[Stored entries]

********

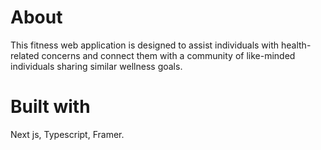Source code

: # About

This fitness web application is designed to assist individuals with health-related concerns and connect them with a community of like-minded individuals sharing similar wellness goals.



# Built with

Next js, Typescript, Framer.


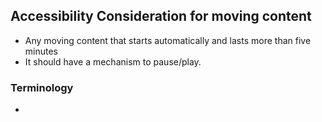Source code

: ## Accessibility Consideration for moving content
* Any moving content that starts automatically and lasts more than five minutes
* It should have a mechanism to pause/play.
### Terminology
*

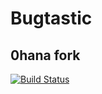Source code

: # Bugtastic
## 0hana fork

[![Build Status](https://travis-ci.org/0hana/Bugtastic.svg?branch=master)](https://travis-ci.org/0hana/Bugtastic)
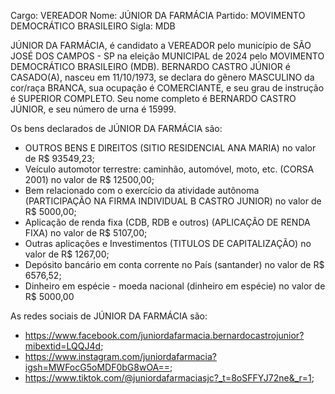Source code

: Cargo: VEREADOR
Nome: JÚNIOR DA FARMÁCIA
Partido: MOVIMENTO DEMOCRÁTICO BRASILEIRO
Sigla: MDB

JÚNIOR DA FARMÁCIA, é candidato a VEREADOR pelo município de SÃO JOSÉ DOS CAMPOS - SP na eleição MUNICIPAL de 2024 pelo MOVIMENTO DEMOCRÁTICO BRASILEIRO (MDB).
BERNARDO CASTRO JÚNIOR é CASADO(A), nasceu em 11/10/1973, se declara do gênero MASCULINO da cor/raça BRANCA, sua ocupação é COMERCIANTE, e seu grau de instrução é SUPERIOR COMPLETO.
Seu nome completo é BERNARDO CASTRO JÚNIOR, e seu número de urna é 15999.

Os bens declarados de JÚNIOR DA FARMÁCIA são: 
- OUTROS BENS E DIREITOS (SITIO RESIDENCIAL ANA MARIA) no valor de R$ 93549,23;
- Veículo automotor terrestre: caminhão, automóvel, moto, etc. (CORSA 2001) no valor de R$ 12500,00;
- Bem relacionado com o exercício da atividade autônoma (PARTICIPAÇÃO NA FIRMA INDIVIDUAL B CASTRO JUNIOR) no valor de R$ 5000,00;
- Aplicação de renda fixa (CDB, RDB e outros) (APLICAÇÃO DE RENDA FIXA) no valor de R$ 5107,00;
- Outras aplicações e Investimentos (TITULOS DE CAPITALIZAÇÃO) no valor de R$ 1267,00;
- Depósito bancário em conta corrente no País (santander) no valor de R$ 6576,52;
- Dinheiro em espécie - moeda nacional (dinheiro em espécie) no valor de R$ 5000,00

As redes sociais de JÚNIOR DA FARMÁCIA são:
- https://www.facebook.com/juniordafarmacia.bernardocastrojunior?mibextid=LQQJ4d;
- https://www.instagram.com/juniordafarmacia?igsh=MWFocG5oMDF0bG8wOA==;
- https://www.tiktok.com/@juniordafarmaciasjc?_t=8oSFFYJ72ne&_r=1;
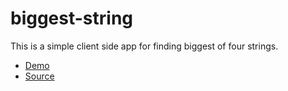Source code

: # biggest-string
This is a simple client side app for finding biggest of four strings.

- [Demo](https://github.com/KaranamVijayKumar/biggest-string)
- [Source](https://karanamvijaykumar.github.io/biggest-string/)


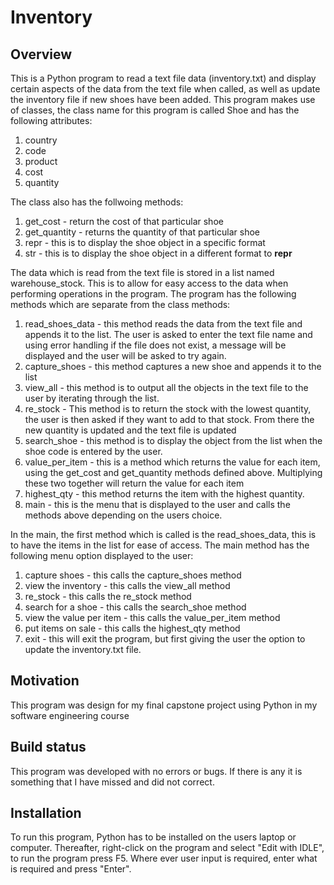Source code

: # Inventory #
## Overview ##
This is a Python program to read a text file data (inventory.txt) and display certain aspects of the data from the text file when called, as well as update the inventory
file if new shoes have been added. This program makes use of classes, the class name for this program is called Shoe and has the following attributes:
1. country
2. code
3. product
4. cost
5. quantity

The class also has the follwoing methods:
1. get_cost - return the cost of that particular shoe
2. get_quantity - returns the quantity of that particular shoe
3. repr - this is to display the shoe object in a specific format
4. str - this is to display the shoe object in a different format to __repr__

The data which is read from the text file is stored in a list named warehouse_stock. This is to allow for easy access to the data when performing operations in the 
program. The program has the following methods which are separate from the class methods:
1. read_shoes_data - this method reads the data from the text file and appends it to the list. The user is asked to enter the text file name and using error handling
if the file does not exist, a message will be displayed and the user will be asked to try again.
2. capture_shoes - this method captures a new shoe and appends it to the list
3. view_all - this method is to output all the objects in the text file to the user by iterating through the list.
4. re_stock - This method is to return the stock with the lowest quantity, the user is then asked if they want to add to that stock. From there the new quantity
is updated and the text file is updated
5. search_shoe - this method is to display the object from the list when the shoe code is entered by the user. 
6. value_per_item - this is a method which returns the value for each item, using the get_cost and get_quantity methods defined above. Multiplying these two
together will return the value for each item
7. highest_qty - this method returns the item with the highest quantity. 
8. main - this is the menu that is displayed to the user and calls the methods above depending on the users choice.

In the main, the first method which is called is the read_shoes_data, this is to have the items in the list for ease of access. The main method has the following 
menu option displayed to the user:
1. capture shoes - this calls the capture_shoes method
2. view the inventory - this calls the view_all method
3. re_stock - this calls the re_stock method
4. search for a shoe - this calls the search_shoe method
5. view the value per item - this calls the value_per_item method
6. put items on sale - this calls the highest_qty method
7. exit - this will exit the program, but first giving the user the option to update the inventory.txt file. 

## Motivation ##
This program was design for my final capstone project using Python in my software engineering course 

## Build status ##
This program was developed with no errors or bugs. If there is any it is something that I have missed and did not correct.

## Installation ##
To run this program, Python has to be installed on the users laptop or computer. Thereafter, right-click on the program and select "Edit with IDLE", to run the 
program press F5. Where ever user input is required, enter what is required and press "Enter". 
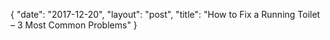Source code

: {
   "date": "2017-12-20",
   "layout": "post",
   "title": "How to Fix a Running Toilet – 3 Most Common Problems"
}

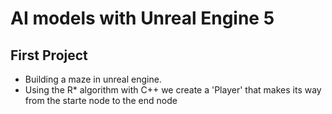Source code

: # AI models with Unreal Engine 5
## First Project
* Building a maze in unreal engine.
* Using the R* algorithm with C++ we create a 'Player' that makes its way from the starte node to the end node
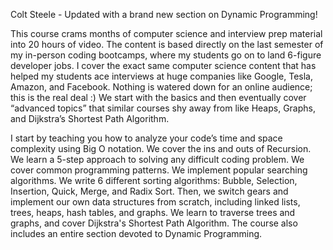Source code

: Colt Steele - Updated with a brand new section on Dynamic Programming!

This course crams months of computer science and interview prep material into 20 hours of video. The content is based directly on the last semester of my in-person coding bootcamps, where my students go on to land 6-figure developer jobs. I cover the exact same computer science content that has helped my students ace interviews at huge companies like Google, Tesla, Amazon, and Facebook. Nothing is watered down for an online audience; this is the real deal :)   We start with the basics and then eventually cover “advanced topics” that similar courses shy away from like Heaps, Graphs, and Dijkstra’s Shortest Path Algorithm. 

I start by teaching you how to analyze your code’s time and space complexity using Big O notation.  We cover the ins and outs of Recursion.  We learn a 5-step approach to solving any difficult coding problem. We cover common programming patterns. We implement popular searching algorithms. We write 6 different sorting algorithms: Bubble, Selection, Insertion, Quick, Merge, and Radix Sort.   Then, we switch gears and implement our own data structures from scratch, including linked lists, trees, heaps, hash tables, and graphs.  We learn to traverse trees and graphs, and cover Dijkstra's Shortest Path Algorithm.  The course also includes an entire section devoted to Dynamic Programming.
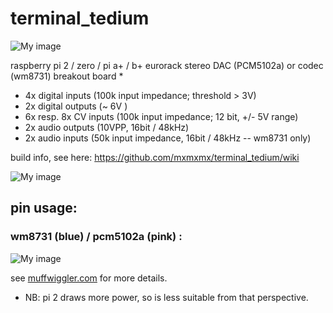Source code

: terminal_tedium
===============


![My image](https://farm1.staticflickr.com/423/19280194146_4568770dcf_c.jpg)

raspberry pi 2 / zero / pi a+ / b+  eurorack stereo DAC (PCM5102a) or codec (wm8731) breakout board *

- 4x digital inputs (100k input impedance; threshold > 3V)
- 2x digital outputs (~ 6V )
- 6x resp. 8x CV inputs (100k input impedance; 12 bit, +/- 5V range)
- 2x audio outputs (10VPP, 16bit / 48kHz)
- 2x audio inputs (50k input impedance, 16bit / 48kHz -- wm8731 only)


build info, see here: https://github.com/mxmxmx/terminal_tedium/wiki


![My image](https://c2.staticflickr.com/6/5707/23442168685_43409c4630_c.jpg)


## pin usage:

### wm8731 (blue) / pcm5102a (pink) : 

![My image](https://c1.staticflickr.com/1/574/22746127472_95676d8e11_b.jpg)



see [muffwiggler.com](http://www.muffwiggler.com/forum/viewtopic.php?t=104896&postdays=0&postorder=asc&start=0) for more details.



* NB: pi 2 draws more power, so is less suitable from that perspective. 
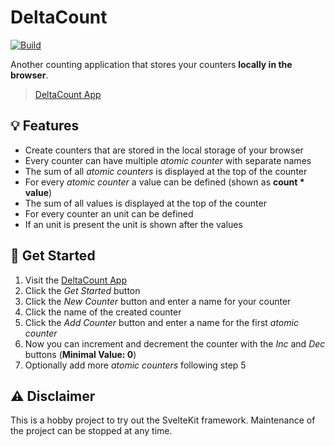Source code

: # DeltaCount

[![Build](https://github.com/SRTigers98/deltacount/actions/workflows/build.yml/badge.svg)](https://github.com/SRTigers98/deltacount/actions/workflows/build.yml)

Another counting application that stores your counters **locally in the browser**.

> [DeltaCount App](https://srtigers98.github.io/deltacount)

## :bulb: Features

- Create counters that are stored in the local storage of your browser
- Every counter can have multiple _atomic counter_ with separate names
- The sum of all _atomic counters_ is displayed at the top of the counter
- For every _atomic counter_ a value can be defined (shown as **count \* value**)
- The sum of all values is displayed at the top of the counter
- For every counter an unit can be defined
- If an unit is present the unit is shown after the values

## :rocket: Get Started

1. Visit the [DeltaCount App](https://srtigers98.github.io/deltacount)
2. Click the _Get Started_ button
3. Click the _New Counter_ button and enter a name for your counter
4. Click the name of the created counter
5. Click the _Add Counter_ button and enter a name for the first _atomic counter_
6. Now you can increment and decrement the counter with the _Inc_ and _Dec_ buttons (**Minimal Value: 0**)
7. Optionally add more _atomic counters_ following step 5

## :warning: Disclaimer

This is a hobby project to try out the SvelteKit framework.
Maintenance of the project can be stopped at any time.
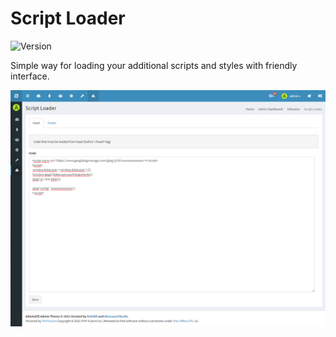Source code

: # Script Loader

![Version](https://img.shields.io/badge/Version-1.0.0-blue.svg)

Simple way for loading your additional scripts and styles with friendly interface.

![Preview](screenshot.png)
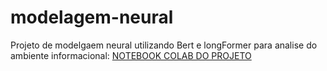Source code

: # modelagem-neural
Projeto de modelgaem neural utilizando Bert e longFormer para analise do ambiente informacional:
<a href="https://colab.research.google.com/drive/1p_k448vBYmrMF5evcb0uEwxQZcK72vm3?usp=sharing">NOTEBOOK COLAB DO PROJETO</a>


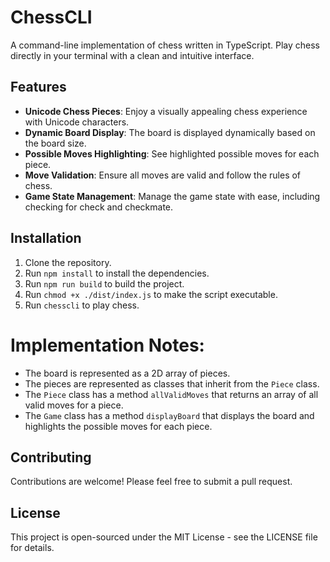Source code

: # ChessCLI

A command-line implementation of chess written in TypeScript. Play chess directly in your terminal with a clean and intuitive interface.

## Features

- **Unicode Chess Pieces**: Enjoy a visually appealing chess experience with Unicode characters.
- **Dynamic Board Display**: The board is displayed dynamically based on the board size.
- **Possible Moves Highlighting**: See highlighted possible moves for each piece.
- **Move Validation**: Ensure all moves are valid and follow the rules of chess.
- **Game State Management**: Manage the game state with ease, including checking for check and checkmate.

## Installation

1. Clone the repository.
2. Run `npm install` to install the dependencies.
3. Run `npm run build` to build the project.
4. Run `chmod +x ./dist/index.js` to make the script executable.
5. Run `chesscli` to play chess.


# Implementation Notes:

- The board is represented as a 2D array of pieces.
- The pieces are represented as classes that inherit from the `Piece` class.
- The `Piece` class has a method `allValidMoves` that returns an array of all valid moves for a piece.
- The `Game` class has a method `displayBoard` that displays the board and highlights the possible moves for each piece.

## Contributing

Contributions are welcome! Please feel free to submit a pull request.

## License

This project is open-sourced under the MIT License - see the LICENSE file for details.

********

• [INSTRUCTION]: Identify every line in the material above that contains the word "browser", matching case exactly, and copy each of those lines in full.

• [RESPONSE]:
Another counting application that stores your counters **locally in the browser**.
- Create counters that are stored in the local storage of your browser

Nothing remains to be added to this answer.